Elles traversèrent toutes les deux le luxe pour se retrouver dans une simple chambre. Les murs étaient jaunis par le temps et le parquet était gondolé, signe d'humidité dans la pièce.

- Il n'y a qu'un seul lit, commenta la plus jeune.

- Pour avoir quelque chose de plus beau, il faut gagner.

Toujours ce même mot... Gagner. Comme si c'était aussi simple. Cera s'assit sur le bord du lit, la fatigue bien présente. Elle n'avait pas encore entrepris quoi que ce soit qu'elle était déjà épuisée. La jeune femme avait l'impression qu'au lieu d'évoluer, Cédric la faisait régresser. Elle sentait ses muscles la tirailler de toute part. Comment espérer gagner avec un corps aussi lourd que le sien ?

- Les épreuves commencent quand exactement ?

- Demain. En début de soirée. Ça te laisse le temps de décompresser.

- Pfff... Comme si je pourrais être tranquille en étant si proche de la mort.

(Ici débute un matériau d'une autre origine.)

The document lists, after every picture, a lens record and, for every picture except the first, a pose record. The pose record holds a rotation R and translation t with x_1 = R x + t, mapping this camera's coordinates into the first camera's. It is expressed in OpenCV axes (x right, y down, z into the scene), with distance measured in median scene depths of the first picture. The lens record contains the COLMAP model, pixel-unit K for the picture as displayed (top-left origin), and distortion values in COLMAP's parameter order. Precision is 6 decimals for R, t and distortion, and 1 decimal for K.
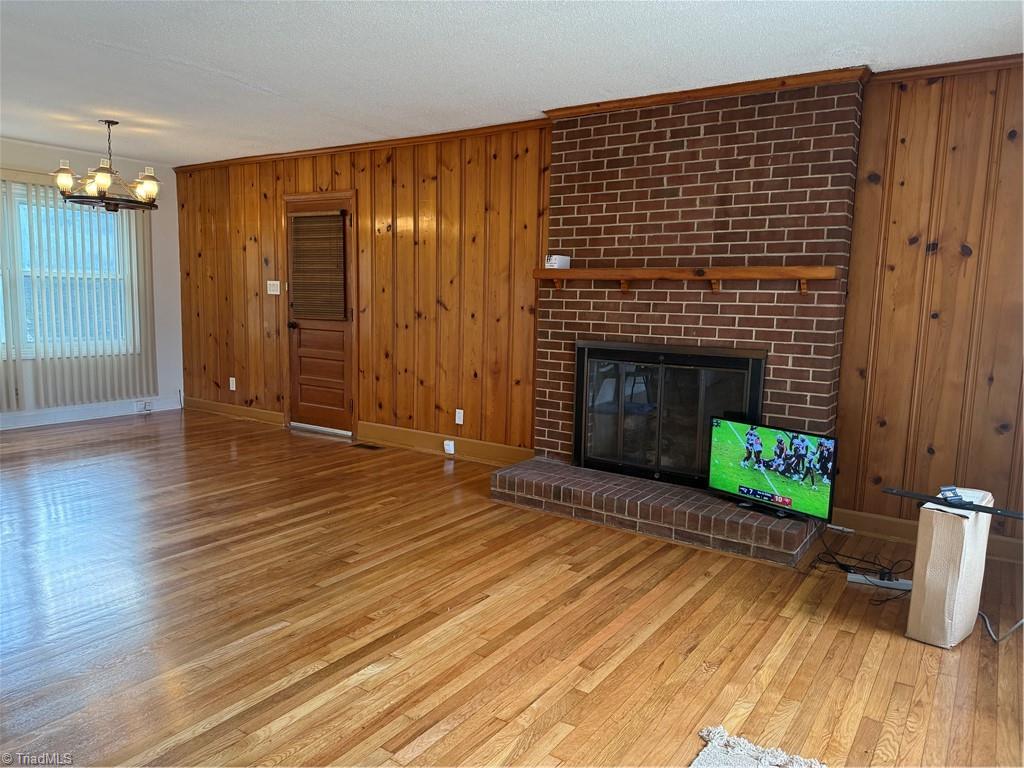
lens RADIAL K [[727.9, 0, 513.1], [0, 727.9, 383.3], [0, 0, 1]] dist [0.014883, -0.018266]
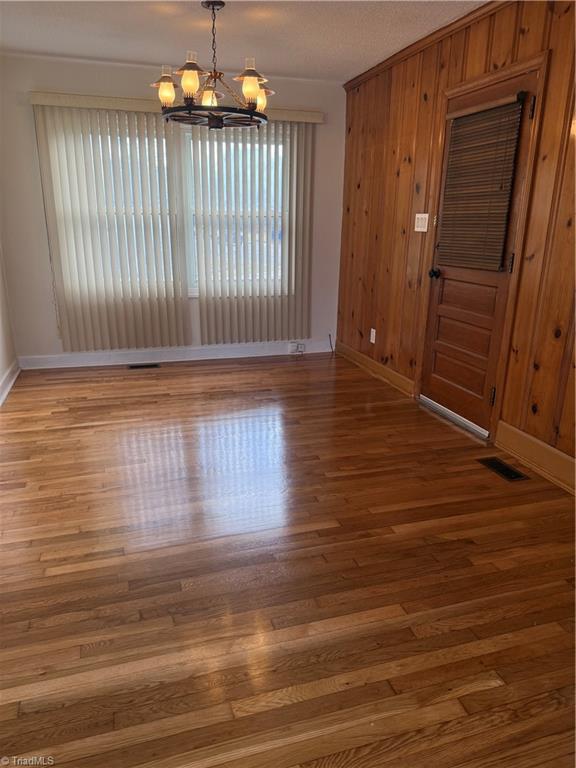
lens RADIAL K [[545.9, 0, 285.4], [0, 545.9, 401.4], [0, 0, 1]] dist [0.014883, -0.018266]
pose [[0.787009, 0.176224, -0.591237, -0.063103], [-0.066459, 0.976976, 0.202733, -0.054492], [0.613351, -0.120259, 0.780601, 0.438989]]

Cera risquait de mourir demain. La brune s'allongea le cœur lourd. Elle n'était pas encore prête à rejoindre les étoiles. Elle n'avait encore rien accompli dans sa vie. Elle avait certes reçu un titre, celui de la plus grande chasseuse de l'île, mais à côté de ça, elle n'avait rien mené. Au fond, sa vie sur le camp se résumait à peu de choses. Ses camarades l'avaient peut-être même oubliée. Cette simple pensée l'angoissa. Qui se souviendrait d'elle si elle mourrait ? Dans cette nouvelle vie, elle ne représentait qu'un numéro, tout comme ses prédécesseures. Le nombre treize. Viendraient s'ajouter à sa suite d'autres femmes comme elle. Une quatorzième. Une quinzième... Elles finiraient probablement comme elle : malheureuse et oubliée.

Cera finit par s'endormir, la larme à l’œil et le cœur en vrac. Elle vivait peut-être ses dernières heures sur Terre.